If letting AI train on other people's works is unjust enrichment then what the record lables did to creatives through the entire 20th century taking ownership of their work through coercive contracting is extra-unjust enrichment.
Not saying it isn't, but it's not new, and bothersome that we're only complaining a lot now.
Ok, dumb question time. I'm assuming no one has any significant issues, legal or otherwise, with a person studying all Van Gogh paintings, learning how to reproduce them, and using that knowledge to create new, derivative works and even selling them.
But when this is done with software, it seems wrong. I can't quite articulate why though. Is it because it takes much less effort? Anyone can press a button and do something that would presumably take the person from the example above years or decades to do? What if the person was somehow super talented and could do it in a week or a day?
No, AI does not create new derivative transformative works. Copyright law is very clear that the thing that is copyrightable is that modicum of creativity, reduced to a tangible medium of expression, that society must encourage and protect.
Derivative works need even more creativity to be protectable than original works because it has to be so newly creative as to be a different work, transformative, even though the original may still be very recognizable.
An AI system does not have creativity. At best, it could mimic someone who is creative, but it could never have creativity on its own. It is generative, not creative.
It's like that monkey that took a nice picture, but the picture was not copyrightable because the person seeking to enforce the copyright didn't create the work.

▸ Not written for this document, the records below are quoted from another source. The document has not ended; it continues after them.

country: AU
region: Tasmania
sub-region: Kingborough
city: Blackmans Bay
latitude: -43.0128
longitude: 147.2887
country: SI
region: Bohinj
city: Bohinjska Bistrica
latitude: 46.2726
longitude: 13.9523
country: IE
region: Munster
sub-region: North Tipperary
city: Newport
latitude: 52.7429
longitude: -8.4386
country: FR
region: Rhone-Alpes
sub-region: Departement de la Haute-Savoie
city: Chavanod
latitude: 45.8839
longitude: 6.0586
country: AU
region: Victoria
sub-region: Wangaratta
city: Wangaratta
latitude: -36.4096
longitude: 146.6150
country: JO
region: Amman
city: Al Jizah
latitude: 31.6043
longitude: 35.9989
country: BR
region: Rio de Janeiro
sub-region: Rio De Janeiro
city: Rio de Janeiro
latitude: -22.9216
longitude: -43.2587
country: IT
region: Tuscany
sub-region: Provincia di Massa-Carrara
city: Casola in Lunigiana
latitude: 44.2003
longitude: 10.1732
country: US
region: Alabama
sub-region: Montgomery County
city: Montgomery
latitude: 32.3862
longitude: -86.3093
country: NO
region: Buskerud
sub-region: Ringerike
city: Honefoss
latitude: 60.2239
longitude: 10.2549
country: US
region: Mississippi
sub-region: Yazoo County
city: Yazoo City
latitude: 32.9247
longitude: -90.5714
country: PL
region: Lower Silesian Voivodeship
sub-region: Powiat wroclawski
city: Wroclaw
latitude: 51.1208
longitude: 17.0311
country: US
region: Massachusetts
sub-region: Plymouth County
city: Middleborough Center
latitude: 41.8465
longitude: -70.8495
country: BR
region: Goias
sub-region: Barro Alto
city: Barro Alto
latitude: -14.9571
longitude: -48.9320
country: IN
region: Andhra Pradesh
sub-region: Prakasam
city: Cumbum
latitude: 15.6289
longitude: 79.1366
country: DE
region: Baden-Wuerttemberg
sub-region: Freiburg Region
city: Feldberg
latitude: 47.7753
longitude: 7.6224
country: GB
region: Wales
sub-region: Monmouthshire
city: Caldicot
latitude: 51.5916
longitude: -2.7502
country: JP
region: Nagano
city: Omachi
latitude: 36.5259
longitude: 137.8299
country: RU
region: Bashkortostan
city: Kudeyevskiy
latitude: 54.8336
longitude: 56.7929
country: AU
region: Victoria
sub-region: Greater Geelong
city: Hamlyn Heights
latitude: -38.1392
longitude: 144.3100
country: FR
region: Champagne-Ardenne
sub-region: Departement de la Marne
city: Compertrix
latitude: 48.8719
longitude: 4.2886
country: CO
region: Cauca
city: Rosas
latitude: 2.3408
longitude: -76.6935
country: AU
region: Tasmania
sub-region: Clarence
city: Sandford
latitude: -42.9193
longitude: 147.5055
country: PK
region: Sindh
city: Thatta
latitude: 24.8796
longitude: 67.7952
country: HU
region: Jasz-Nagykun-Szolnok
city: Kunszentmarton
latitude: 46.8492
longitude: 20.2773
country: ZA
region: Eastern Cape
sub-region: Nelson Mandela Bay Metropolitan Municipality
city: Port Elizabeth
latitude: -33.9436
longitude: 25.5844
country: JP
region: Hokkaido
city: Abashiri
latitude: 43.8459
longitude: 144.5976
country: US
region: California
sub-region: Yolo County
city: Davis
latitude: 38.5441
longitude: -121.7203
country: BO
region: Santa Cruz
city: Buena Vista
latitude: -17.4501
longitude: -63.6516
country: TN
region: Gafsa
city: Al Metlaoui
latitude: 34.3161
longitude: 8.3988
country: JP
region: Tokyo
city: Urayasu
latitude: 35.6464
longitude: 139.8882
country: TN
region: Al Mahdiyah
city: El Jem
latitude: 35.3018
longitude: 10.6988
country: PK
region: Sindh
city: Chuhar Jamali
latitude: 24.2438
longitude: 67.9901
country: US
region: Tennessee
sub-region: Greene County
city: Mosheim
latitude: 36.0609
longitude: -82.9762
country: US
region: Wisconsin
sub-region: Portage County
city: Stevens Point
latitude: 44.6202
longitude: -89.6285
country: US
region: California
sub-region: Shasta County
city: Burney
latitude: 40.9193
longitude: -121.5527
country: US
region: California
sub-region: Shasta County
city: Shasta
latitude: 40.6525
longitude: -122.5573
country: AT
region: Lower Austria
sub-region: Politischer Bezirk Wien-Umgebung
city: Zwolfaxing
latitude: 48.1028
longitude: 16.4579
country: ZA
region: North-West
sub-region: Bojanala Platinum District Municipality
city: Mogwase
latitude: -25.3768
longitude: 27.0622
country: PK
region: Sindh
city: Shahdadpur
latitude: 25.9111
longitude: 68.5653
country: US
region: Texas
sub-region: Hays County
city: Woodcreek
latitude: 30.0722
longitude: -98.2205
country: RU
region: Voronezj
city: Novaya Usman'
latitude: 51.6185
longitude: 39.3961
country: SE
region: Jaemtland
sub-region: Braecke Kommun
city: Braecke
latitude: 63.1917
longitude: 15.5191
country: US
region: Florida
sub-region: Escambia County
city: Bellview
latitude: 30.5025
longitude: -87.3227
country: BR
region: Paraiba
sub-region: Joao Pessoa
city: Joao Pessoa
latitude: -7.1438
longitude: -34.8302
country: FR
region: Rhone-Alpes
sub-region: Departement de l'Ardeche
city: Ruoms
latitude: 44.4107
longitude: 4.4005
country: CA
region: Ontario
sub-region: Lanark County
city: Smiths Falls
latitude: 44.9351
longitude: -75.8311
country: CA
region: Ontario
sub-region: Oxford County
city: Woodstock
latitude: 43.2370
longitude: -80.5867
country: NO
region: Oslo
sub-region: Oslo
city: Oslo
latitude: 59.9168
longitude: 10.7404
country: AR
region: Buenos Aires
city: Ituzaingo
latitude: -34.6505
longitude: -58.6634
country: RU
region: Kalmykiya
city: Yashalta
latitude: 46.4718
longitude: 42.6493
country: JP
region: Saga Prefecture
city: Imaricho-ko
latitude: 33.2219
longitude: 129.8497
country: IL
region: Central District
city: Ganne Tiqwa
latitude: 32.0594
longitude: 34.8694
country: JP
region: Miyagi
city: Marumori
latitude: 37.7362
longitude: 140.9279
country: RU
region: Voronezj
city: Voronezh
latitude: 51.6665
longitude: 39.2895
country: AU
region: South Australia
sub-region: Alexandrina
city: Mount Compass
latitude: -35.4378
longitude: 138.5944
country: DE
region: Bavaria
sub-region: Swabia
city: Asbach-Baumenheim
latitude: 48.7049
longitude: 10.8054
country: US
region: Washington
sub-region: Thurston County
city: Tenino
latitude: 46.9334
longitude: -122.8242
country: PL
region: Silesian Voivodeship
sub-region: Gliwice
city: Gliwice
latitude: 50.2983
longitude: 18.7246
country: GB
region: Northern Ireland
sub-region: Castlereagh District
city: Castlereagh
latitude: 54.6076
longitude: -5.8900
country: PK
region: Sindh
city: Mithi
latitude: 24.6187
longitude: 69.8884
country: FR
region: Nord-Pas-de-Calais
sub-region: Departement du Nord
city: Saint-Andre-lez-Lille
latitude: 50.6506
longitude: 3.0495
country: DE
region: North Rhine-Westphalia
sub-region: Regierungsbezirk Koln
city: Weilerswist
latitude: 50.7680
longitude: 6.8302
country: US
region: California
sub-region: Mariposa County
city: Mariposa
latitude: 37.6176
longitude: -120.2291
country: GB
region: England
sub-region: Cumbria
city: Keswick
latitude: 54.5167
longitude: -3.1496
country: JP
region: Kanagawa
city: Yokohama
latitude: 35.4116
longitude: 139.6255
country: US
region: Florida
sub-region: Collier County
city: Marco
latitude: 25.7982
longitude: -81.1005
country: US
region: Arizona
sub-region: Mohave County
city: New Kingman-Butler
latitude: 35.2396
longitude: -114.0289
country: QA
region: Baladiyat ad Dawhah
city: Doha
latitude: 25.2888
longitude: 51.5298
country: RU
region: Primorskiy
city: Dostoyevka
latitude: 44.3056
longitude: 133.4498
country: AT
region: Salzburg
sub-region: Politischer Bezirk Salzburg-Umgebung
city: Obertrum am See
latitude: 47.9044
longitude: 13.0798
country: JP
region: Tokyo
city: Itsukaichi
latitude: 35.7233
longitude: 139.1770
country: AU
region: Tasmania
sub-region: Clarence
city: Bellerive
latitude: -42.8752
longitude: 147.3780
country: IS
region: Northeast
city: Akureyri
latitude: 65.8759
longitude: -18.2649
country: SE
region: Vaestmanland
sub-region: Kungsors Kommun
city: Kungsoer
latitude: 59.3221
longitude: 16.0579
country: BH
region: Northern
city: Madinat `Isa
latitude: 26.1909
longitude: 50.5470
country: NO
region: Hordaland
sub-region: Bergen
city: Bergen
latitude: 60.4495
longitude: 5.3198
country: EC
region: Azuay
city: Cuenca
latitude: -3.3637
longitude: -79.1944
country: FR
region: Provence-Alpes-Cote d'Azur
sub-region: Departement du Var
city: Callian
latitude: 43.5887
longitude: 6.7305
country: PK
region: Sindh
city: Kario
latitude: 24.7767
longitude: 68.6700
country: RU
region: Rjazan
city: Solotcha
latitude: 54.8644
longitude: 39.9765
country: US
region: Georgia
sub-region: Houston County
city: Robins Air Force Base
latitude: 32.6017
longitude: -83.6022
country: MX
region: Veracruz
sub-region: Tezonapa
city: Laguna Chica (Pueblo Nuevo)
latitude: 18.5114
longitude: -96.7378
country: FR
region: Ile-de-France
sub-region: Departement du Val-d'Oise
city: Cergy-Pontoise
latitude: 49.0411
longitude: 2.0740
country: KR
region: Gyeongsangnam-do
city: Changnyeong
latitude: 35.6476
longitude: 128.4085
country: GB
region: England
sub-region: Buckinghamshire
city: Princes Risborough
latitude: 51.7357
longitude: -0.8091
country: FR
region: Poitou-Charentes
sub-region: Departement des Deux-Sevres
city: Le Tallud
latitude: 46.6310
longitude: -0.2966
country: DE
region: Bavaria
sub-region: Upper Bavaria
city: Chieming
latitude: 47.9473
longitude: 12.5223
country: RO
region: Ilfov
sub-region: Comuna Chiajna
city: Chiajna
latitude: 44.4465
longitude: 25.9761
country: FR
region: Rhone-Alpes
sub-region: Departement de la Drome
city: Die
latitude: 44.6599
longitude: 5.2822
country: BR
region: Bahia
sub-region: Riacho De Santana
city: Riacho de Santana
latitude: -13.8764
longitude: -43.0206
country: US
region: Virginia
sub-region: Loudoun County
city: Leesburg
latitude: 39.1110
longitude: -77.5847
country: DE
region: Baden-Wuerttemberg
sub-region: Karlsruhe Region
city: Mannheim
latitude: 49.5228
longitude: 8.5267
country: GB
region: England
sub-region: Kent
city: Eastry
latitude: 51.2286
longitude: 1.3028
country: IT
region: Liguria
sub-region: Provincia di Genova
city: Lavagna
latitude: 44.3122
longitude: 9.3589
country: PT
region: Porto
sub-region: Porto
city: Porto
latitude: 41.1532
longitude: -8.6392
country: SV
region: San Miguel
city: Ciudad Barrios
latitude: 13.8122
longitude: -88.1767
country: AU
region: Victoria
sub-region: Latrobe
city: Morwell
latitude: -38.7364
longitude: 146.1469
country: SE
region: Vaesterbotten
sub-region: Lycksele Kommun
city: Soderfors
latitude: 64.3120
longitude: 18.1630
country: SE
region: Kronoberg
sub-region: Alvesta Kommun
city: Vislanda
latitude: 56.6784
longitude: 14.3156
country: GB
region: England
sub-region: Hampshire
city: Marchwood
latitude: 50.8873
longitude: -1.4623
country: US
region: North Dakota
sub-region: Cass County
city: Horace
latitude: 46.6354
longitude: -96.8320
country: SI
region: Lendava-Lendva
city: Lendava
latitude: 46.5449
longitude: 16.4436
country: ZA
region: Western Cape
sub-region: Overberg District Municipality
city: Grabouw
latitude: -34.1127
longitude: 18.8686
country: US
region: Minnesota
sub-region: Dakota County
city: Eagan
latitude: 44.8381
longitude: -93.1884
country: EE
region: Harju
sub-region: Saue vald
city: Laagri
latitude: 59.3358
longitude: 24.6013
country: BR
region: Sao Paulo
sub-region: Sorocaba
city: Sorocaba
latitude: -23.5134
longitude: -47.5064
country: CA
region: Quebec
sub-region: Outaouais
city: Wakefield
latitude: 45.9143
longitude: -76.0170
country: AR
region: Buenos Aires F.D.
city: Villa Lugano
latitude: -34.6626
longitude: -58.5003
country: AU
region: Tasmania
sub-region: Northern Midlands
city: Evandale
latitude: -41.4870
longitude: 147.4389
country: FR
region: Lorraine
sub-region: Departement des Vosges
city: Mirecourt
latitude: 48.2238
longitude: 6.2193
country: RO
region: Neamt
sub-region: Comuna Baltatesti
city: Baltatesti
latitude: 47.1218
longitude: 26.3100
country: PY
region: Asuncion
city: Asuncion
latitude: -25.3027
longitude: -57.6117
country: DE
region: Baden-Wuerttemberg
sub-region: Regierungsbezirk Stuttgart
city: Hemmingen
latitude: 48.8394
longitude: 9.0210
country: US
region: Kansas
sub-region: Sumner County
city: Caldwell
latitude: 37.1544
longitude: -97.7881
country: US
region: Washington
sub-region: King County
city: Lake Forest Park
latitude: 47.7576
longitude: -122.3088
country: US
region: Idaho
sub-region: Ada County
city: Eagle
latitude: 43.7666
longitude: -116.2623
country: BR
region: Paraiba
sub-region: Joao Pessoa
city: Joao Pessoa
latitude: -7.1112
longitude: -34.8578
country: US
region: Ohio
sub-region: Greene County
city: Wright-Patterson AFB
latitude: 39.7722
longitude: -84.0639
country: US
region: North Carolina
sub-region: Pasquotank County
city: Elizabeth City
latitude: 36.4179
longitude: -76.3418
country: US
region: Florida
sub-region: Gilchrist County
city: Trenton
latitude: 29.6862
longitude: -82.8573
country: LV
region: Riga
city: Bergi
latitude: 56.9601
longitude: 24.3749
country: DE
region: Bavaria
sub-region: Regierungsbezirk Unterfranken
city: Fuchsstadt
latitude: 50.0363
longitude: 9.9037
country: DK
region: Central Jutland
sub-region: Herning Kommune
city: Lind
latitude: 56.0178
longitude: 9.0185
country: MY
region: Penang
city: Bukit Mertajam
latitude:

It's creativity that the Constitution seeks to encourage by the copyright clause.
I'm still waiting for somebody to give me a symmetry breaker between AI training on existing media and humans creating media from what they've seen, such that one is theft and the other is not.
I used to be a very popular and successful collage artist (I'm now an illustrator, I like painting more), and my work has been copied by AI. However, I don't really care. In fact, I was musing once the idea of licensing everything under the CC-BY license. I don't mind if AI copies my stuff, because if eventually this democratizes art (as it has already), all the better. Yes, these AI belong to corporations, but if they're easy to access, or free to use, all the better. I want people to extend what I did, and remix it. I don't want to be remembered as me, as a singular artist, that somehow I emerged from the void. Because I didn't. EVERY artist is built on top of their predecessors, and all art is a remix. That's the truth that other artists don't wanna hear because it's all about their ego.